Data extracted from a collection
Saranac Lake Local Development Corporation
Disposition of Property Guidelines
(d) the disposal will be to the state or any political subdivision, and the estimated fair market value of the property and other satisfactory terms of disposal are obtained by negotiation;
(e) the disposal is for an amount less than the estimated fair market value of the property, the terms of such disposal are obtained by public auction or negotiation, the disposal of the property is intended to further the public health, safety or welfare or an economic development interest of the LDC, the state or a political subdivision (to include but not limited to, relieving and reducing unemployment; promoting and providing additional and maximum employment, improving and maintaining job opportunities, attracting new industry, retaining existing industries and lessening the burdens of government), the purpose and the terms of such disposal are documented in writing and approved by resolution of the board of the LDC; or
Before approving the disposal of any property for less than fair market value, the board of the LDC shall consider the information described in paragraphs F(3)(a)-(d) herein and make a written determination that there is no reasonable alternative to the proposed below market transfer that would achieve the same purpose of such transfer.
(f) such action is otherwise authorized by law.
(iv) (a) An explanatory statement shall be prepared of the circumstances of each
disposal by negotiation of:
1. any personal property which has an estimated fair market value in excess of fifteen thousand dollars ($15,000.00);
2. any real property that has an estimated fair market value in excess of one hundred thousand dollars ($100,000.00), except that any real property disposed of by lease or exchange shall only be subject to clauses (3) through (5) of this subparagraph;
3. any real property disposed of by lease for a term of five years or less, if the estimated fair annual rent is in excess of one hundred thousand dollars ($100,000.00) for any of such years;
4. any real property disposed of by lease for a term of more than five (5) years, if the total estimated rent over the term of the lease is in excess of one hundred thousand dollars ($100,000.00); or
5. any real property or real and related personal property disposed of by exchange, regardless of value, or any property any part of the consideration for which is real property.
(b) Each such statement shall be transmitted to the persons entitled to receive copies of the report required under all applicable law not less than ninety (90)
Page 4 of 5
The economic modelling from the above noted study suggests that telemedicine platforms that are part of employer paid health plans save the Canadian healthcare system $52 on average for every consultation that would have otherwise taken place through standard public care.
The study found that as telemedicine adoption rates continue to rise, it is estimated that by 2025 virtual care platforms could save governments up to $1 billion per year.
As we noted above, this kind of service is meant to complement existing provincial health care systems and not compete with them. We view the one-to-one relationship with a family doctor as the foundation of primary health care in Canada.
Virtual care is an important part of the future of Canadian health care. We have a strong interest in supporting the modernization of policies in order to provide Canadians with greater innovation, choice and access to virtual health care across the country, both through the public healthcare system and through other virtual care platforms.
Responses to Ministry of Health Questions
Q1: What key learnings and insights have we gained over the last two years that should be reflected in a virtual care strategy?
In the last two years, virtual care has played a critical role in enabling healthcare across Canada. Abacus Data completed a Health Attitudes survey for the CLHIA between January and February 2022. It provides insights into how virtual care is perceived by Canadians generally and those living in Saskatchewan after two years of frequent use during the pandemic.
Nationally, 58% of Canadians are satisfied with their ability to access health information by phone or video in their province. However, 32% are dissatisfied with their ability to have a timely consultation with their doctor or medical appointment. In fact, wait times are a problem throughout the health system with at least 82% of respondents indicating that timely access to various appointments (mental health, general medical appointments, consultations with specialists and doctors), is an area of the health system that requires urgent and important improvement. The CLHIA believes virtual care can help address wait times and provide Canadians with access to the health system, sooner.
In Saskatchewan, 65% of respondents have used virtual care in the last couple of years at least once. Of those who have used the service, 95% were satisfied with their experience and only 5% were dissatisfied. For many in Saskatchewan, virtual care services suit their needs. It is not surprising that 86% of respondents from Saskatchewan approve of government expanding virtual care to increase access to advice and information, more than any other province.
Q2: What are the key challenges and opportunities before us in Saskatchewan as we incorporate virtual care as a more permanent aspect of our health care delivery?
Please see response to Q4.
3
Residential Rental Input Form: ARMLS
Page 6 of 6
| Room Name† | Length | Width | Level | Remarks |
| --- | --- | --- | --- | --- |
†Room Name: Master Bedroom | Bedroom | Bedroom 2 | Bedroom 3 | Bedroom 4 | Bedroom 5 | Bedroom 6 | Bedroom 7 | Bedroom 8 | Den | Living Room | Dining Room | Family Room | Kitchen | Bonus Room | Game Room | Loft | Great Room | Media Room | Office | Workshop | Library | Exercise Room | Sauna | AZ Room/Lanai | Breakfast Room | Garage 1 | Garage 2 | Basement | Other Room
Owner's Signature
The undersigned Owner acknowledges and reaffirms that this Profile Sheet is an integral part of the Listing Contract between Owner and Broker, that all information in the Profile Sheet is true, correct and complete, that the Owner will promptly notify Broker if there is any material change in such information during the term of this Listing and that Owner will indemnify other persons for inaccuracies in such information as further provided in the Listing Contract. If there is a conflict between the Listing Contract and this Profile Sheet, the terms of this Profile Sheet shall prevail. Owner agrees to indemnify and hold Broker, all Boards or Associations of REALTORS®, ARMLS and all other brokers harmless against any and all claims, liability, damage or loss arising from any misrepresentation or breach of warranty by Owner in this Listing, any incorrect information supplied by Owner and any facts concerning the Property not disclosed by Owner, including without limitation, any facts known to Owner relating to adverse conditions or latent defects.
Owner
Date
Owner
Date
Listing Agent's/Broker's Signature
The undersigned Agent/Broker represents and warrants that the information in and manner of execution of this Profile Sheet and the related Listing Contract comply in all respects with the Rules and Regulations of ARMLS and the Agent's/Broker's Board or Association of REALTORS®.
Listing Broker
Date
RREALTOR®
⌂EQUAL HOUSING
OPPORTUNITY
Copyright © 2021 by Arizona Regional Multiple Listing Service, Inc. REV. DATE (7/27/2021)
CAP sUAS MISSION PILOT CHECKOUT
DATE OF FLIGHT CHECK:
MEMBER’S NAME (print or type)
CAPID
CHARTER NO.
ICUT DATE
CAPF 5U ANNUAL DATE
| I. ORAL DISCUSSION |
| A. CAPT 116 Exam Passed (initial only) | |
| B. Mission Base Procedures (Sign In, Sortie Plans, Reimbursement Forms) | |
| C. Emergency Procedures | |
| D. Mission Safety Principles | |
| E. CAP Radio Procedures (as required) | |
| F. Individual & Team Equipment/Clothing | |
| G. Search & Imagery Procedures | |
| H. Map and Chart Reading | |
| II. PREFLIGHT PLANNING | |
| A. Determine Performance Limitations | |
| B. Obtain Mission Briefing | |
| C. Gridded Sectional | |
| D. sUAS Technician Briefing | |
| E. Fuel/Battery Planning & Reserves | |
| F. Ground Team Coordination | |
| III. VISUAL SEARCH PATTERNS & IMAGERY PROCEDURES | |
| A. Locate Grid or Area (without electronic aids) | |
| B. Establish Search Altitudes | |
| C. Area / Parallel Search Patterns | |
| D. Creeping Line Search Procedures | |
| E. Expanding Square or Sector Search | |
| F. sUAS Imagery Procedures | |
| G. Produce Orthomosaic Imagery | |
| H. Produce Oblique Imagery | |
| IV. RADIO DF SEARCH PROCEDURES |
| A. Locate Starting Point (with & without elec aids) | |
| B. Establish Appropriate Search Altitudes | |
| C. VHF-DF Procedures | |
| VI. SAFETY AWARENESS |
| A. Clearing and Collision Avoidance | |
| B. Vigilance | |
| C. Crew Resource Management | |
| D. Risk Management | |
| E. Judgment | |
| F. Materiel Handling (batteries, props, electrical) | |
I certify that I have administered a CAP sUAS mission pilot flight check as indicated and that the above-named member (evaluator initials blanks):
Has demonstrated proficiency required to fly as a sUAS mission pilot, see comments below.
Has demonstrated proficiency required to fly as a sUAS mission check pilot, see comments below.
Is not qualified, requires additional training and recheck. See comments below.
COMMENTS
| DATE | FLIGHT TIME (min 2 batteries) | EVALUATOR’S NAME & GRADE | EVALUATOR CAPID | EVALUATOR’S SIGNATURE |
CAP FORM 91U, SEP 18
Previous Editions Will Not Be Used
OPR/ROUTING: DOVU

- [What you should do] Your task is to retype, exactly and only, the lines from the one with "required) | |" through the final line above.

- [Solved problem]
| E. CAP Radio Procedures (as required) | |
| F. Individual & Team Equipment/Clothing | |
| G. Search & Imagery Procedures | |
| H. Map and Chart Reading | |
| II. PREFLIGHT PLANNING | |
| A. Determine Performance Limitations | |
| B. Obtain Mission Briefing | |
| C. Gridded Sectional | |
| D. sUAS Technician Briefing | |
| E. Fuel/Battery Planning & Reserves | |
| F. Ground Team Coordination | |
| III. VISUAL SEARCH PATTERNS & IMAGERY PROCEDURES | |
| A. Locate Grid or Area (without electronic aids) | |
| B. Establish Search Altitudes | |
| C. Area / Parallel Search Patterns | |
| D. Creeping Line Search Procedures | |
| E. Expanding Square or Sector Search | |
| F. sUAS Imagery Procedures | |
| G. Produce Orthomosaic Imagery | |
| H. Produce Oblique Imagery | |
| IV. RADIO DF SEARCH PROCEDURES |
| A. Locate Starting Point (with & without elec aids) | |
| B. Establish Appropriate Search Altitudes | |
| C. VHF-DF Procedures | |
| VI. SAFETY AWARENESS |
| A. Clearing and Collision Avoidance | |
| B. Vigilance | |
| C. Crew Resource Management | |
| D. Risk Management | |
| E. Judgment | |
| F. Materiel Handling (batteries, props, electrical) | |
I certify that I have administered a CAP sUAS mission pilot flight check as indicated and that the above-named member (evaluator initials blanks):
Has demonstrated proficiency required to fly as a sUAS mission pilot, see comments below.
Has demonstrated proficiency required to fly as a sUAS mission check pilot, see comments below.
Is not qualified, requires additional training and recheck. See comments below.
COMMENTS
| DATE | FLIGHT TIME (min 2 batteries) | EVALUATOR’S NAME & GRADE | EVALUATOR CAPID | EVALUATOR’S SIGNATURE |
CAP FORM 91U, SEP 18
Previous Editions Will Not Be Used
OPR/ROUTING: DOVU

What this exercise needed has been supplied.